§ TASK OBJECTIVE:
Report, from the records below, every line where the word "Gagneux" appears.

§ Dataset entries:

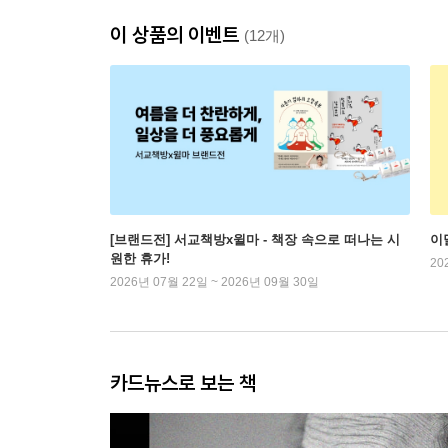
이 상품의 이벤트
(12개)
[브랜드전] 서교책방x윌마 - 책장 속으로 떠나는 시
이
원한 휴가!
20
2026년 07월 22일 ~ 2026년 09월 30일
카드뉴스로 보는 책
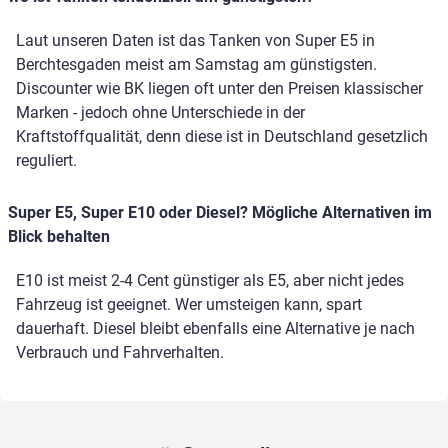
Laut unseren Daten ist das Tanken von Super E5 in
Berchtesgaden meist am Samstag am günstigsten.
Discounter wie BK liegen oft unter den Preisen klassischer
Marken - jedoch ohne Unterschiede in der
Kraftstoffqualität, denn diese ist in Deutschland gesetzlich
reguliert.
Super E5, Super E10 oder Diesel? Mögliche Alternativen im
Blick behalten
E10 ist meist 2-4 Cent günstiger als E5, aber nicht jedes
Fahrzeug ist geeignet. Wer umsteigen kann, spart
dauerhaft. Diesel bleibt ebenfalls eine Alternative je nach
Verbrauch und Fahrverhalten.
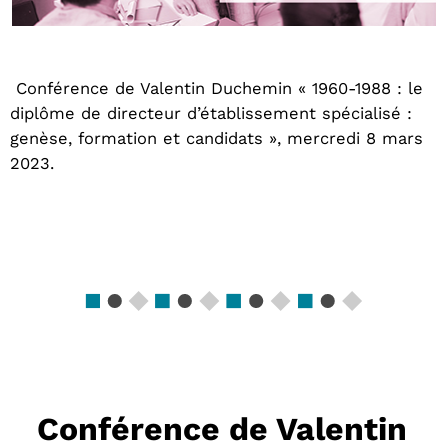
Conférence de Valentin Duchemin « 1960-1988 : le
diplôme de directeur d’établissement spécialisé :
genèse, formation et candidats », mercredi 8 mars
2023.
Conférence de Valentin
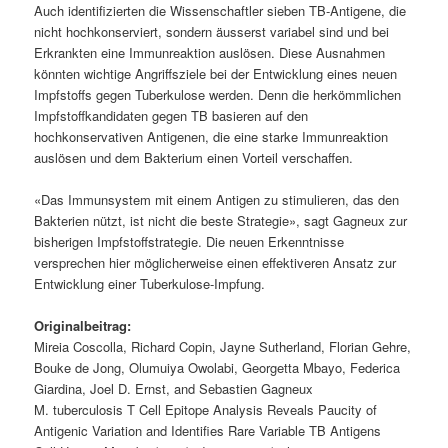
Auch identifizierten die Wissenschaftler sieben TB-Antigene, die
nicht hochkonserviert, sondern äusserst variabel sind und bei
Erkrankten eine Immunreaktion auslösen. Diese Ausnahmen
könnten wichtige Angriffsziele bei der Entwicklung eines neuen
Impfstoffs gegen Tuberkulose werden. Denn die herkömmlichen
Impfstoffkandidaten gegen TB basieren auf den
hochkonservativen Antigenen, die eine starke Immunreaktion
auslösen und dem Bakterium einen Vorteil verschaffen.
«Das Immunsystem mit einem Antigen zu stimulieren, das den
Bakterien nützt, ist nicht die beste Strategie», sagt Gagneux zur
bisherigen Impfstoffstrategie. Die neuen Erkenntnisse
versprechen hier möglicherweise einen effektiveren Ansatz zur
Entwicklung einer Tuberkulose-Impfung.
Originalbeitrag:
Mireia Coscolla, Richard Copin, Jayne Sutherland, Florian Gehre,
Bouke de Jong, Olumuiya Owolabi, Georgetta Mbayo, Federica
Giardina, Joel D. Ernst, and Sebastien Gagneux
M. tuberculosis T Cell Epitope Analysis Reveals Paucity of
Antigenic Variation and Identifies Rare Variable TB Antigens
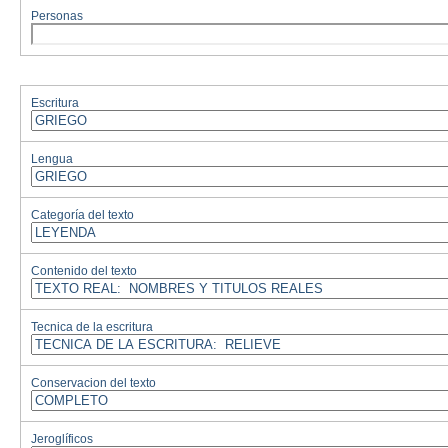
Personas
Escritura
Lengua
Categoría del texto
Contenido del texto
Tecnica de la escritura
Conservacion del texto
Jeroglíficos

§ FINAL ANSWER:
Bakterien nützt, ist nicht die beste Strategie», sagt Gagneux zur
Giardina, Joel D. Ernst, and Sebastien Gagneux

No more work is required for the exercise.